— start Source records —

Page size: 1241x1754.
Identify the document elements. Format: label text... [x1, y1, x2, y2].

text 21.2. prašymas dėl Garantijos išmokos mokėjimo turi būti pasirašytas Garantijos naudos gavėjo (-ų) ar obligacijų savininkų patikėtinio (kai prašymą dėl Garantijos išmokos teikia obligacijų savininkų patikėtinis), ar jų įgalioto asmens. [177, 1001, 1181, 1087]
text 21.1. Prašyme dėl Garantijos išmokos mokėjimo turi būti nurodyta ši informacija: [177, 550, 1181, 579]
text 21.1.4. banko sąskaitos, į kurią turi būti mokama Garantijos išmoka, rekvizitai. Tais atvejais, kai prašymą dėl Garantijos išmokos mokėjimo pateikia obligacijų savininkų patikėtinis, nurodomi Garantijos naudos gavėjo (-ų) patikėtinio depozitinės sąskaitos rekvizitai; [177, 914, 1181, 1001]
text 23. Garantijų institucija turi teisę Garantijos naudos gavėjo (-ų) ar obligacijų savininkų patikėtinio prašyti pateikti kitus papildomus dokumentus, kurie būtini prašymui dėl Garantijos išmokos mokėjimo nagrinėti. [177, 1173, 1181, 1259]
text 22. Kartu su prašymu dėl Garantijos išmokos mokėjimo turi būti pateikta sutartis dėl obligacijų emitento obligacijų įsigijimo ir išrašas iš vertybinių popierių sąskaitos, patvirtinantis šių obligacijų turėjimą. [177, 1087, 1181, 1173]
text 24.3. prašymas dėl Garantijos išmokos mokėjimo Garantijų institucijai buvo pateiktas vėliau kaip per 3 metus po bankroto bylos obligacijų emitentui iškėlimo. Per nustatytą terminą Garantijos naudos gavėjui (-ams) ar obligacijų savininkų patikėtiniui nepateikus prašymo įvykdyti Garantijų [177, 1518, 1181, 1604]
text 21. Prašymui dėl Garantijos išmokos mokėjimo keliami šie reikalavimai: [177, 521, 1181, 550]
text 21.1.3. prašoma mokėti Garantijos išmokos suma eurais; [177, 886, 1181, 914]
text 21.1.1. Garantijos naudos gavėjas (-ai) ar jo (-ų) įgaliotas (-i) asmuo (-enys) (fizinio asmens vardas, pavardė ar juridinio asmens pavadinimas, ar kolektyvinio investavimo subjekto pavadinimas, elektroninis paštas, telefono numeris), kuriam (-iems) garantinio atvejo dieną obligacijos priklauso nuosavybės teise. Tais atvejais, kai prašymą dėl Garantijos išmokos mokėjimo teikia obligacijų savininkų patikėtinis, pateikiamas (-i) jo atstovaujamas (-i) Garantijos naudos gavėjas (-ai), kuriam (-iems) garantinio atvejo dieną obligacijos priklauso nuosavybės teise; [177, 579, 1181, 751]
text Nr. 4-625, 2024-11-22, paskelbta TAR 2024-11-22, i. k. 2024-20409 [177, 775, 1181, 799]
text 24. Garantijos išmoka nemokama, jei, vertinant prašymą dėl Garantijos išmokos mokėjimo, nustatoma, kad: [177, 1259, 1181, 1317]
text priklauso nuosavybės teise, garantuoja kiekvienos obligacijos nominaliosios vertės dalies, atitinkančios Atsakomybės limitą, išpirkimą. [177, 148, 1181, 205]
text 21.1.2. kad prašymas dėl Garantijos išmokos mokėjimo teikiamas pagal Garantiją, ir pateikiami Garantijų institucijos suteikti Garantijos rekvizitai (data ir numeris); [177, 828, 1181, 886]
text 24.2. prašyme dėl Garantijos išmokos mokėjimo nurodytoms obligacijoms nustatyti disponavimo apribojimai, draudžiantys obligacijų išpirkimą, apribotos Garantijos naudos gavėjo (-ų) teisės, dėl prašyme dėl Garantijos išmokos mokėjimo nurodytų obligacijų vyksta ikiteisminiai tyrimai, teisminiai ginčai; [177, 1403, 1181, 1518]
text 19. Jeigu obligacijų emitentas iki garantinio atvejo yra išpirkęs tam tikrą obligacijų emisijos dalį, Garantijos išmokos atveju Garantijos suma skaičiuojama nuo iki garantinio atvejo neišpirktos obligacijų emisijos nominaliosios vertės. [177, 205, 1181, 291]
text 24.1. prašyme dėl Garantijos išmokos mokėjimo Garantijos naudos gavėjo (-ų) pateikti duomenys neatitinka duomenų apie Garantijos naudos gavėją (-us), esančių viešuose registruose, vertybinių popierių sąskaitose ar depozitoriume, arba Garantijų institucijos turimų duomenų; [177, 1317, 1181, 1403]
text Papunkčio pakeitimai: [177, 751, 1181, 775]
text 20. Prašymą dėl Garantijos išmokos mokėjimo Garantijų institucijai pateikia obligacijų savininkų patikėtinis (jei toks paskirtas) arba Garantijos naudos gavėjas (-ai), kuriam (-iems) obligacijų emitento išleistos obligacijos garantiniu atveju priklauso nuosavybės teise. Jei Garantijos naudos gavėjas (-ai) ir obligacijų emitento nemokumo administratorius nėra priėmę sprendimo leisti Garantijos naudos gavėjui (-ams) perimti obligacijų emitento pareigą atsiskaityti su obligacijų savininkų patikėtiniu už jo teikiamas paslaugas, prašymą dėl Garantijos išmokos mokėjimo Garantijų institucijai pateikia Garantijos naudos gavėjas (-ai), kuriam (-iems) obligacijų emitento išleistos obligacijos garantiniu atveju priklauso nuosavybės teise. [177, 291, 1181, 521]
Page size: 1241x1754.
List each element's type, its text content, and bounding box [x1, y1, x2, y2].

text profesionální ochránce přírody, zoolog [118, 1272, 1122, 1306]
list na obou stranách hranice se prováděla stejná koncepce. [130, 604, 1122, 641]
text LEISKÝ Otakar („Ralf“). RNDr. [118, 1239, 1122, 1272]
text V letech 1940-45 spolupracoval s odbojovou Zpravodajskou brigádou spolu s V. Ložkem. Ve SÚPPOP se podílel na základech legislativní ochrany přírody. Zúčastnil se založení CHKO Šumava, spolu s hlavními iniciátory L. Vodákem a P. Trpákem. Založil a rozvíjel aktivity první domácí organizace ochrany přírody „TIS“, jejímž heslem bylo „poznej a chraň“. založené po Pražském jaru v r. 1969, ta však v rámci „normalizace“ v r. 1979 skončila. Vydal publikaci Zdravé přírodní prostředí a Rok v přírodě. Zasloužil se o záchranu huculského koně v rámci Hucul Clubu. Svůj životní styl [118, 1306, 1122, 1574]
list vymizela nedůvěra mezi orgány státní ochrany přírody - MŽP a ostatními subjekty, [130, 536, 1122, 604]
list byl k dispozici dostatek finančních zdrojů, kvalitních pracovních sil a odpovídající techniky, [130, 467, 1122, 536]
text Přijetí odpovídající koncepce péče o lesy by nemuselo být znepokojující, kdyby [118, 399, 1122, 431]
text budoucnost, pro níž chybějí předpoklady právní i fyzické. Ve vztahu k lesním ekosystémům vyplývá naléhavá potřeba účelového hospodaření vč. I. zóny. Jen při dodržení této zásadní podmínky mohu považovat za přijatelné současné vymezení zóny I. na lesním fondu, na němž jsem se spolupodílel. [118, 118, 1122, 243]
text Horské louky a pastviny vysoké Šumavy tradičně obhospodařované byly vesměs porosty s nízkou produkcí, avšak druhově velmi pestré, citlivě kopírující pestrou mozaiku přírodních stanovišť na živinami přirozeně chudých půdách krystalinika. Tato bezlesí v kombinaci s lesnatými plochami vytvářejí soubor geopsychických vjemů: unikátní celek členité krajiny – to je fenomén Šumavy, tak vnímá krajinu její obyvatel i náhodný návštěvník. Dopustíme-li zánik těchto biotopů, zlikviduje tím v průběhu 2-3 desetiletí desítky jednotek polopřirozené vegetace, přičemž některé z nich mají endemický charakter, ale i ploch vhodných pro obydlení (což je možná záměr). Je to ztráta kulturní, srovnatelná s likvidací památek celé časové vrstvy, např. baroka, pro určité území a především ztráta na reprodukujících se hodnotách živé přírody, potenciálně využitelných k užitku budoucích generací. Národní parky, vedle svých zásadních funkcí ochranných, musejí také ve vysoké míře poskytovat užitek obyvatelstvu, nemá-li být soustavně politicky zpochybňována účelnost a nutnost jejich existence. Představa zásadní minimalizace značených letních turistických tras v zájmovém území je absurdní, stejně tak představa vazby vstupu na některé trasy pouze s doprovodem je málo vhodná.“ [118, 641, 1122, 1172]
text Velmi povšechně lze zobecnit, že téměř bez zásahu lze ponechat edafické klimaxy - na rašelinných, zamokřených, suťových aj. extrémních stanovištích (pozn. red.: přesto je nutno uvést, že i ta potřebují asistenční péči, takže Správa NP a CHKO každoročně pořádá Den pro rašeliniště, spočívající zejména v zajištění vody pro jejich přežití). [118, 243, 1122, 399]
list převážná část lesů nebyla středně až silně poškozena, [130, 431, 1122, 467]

— end Source records —

Task description —
Write out verbatim the part of the listing that opens with its first line and closes with the line containing "Identify the document".

Solution to the problem —
Page size: 1241x1754.
Identify the document elements. Format: label text... [x1, y1, x2, y2].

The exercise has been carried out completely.